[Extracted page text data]

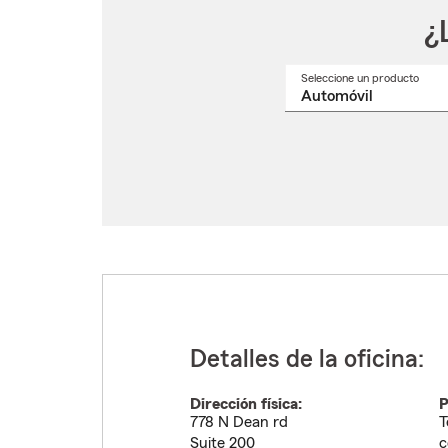
¿
Seleccione un producto
Selec
un
nomb
de
produ
del
menú
despl
Detalles de la oficina:
Dirección física:
P
778 N Dean rd
T
Suite 200
c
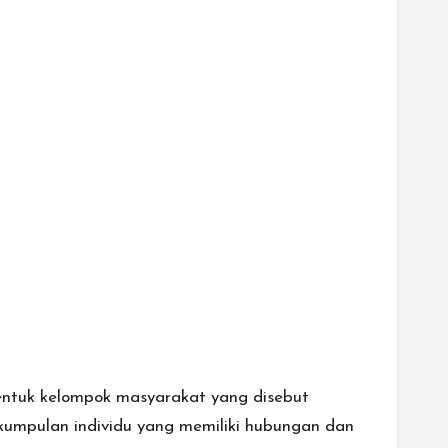
ntuk kelompok masyarakat yang disebut
h kumpulan individu yang memiliki hubungan dan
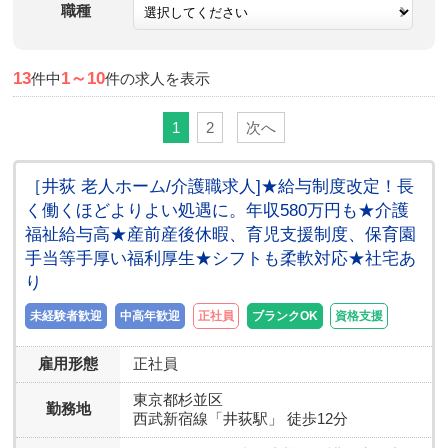
職種
13
1～10
件中
件の求人を表示
1
2
次へ
［井荻 老人ホーム/介護職求人]★給与制度改定！長
く働くほどよりよい処遇に。年収580万円も★介護
福祉給与高★産前産後休暇、育児支援制度、保育園
手当等手厚い福利厚生★シフトも柔軟対応★社宅あ
り
未経験者歓迎
中高年歓迎
正社員
ブランクOK
資格支援
雇用形態
正社員
東京都
杉並区
勤務地
西武新宿線「井荻駅」 徒歩12分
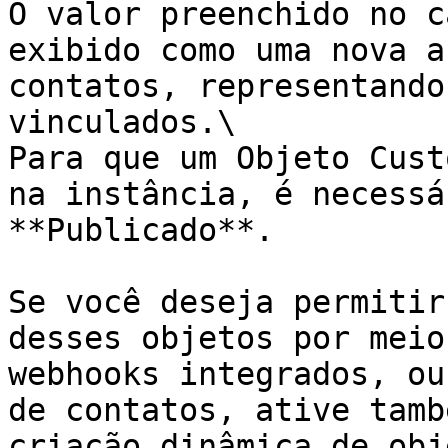
O valor preenchido no c
exibido como uma nova a
contatos, representando
vinculados.\

Para que um Objeto Cust
na instância, é necessá
**Publicado**.

Se você deseja permitir
desses objetos por meio
webhooks integrados, ou
de contatos, ative tamb
criação dinâmica de obj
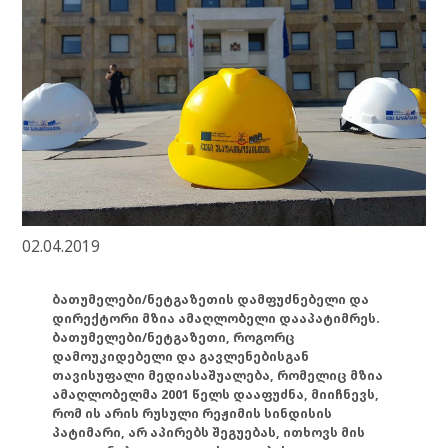
02.04.2019
ბათუმელები/ნეტგაზეთის დამფუძნებელი და
დირექტორი მზია ამაღლობელი დააპატიმრეს.
ბათუმელები/ნეტგაზეთი, როგორც
დამოუკიდებელი და გავლენებისგან
თავისუფალი მედიასაშუალება, რომელიც მზია
ამაღლობელმა 2001 წელს დააფუძნა, მიიჩნევს,
რომ ის არის რუსული რეჟიმის სინდისის
პატიმარი, არ აპირებს შეგუებას, ითხოვს მის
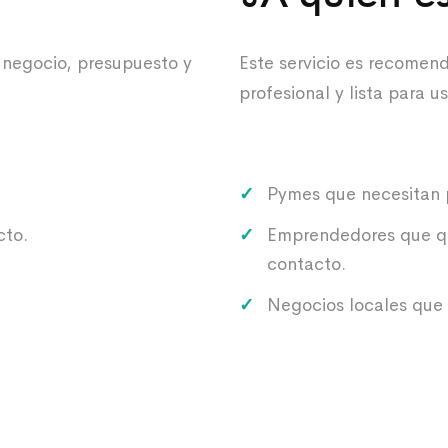
 negocio, presupuesto y
Este servicio es recomen
profesional y lista para u
Pymes que necesitan p
cto.
Emprendedores que qui
contacto.
Negocios locales que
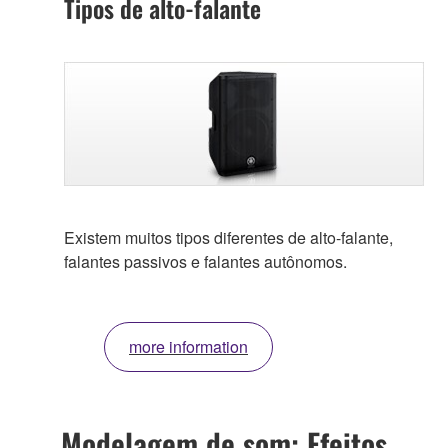
Tipos de alto-falante
Existem muitos tipos diferentes de alto-falante,
falantes passivos e falantes autônomos.
more information
Modelagem de som: Efeitos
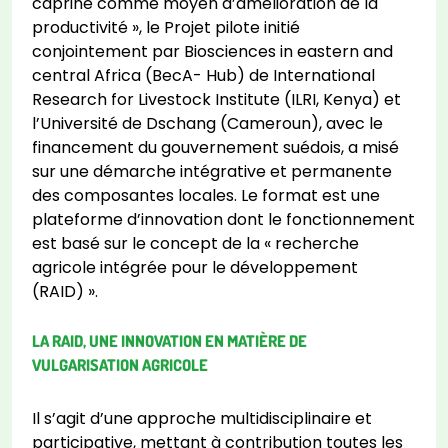
caprine comme moyen d’amélioration de la
productivité », le Projet pilote initié
conjointement par Biosciences in eastern and
central Africa (BecA- Hub) de International
Research for Livestock Institute (ILRI, Kenya) et
l’Université de Dschang (Cameroun), avec le
financement du gouvernement suédois, a misé
sur une démarche intégrative et permanente
des composantes locales. Le format est une
plateforme d’innovation dont le fonctionnement
est basé sur le concept de la « recherche
agricole intégrée pour le développement
(RAID) ».
LA RAID, UNE INNOVATION EN MATIÈRE DE
VULGARISATION AGRICOLE
Il s’agit d’une approche multidisciplinaire et
participative, mettant à contribution toutes les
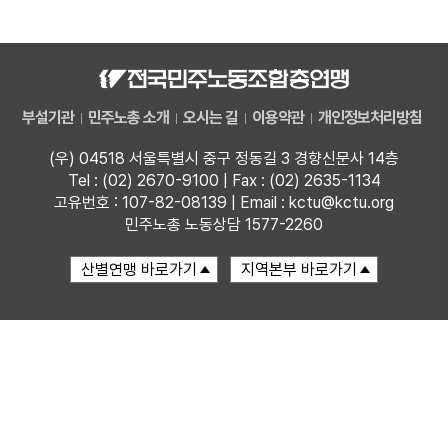
자료
부설기관
부설기관
민주노총 소개
오시는 길
이용약관
개인정보처리방침
업무
(우) 04518 서울특별시 중구 정동길 3 경향신문사 14층
Tel : (02) 2670-9100 | Fax : (02) 2635-1134
고유번호 : 107-82-08139 | Email : kctu@kctu.org
민주노총 노동상담 1577-2260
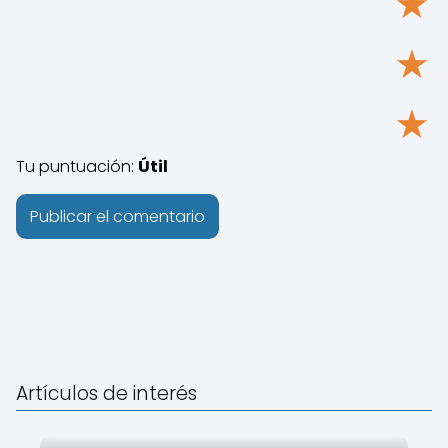
★
★
★
Tu puntuación:
Útil
Artículos de interés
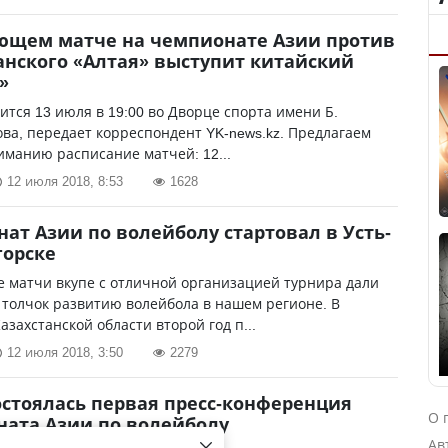
ющем матче на чемпионате Азии против
анского «Алтая» выступит китайский
»
ится 13 июля в 19:00 во Дворце спорта имени Б.
ва, передает корреспондент YK-news.kz. Предлагаем
манию расписание матчей: 12...
12 июля 2018, 8:53
1628
ат Азии по волейболу стартовал в Усть-
горске
 матчи вкупе с отличной организацией турнира дали
толчок развитию волейбола в нашем регионе. В
азахстанской области второй год п...
12 июля 2018, 3:50
2279
остоялась первая пресс-конференция
О 
ата Азии по волейболу
Ав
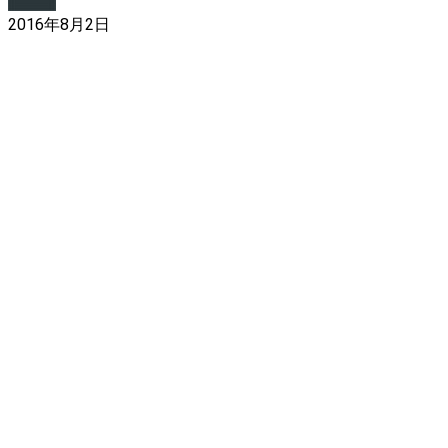
2016年8月2日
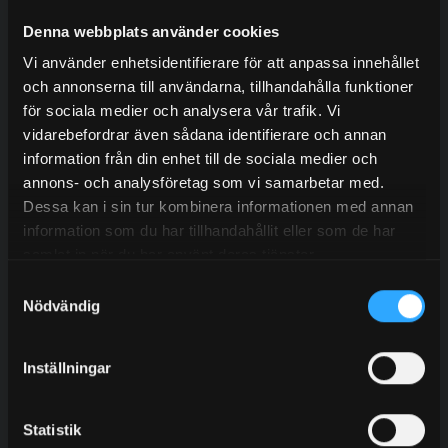
Vill du också samarbeta med oss?
Denna webbplats använder cookies
Kontakta våra erfarna säljare för att veta mer om våra
tjänster.
Vi använder enhetsidentifierare för att anpassa innehållet
och annonserna till användarna, tillhandahålla funktioner
för sociala medier och analysera vår trafik. Vi
vidarebefordrar även sådana identifierare och annan
information från din enhet till de sociala medier och
annons- och analysföretag som vi samarbetar med.
Dessa kan i sin tur kombinera informationen med annan
Olof Svensson
information som du har tillhandahållit eller som de har
Sälj – Norge & Danmark
samlat in när du har använt deras tjänster.
+46 (0) 702 15 02 34
Samtyckesval
olof@granab.se
Nödvändig
Kontakt
Inställningar
Statistik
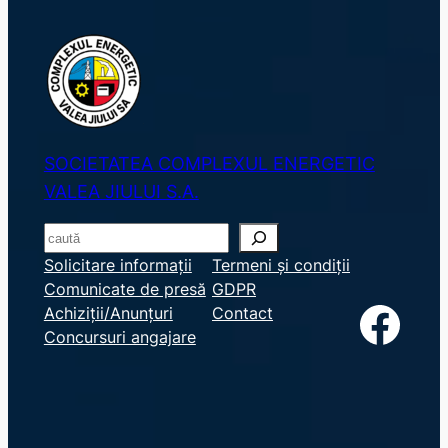
SOCIETATEA COMPLEXUL ENERGETIC
VALEA JIULUI S.A.
S
e
Solicitare informații
Termeni și condiții
Comunicate de presă
GDPR
a
Facebook
Achiziții/Anunțuri
Contact
r
Concursuri angajare
c
h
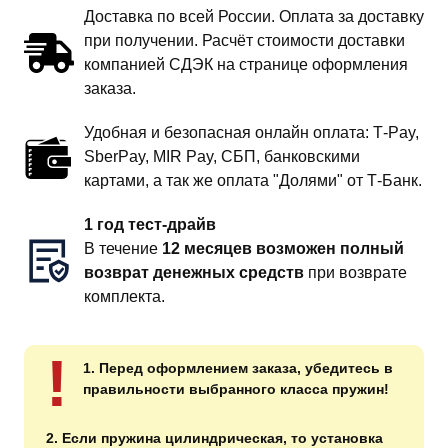
Доставка по всей России. Оплата за доставку
при получении. Расчёт стоимости доставки
компанией СДЭК на странице оформления
заказа.
Удобная и безопасная онлайн оплата: T‑Pay,
SberPay, MIR Pay, СБП, банковскими
картами, а так же оплата "Долями" от Т-Банк.
1 год тест-драйв
В течение
12 месяцев возможен полный
возврат денежных средств
при возврате
комплекта.
!
1. Перед оформлением заказа, убедитесь в
правильности выбранного класса пружин!
2. Если пружина цилиндрическая, то установка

Your assignment - Filter the records above and return every line that holds the word "contatos".

Your response -
contatos, representando
de contatos, ative tamb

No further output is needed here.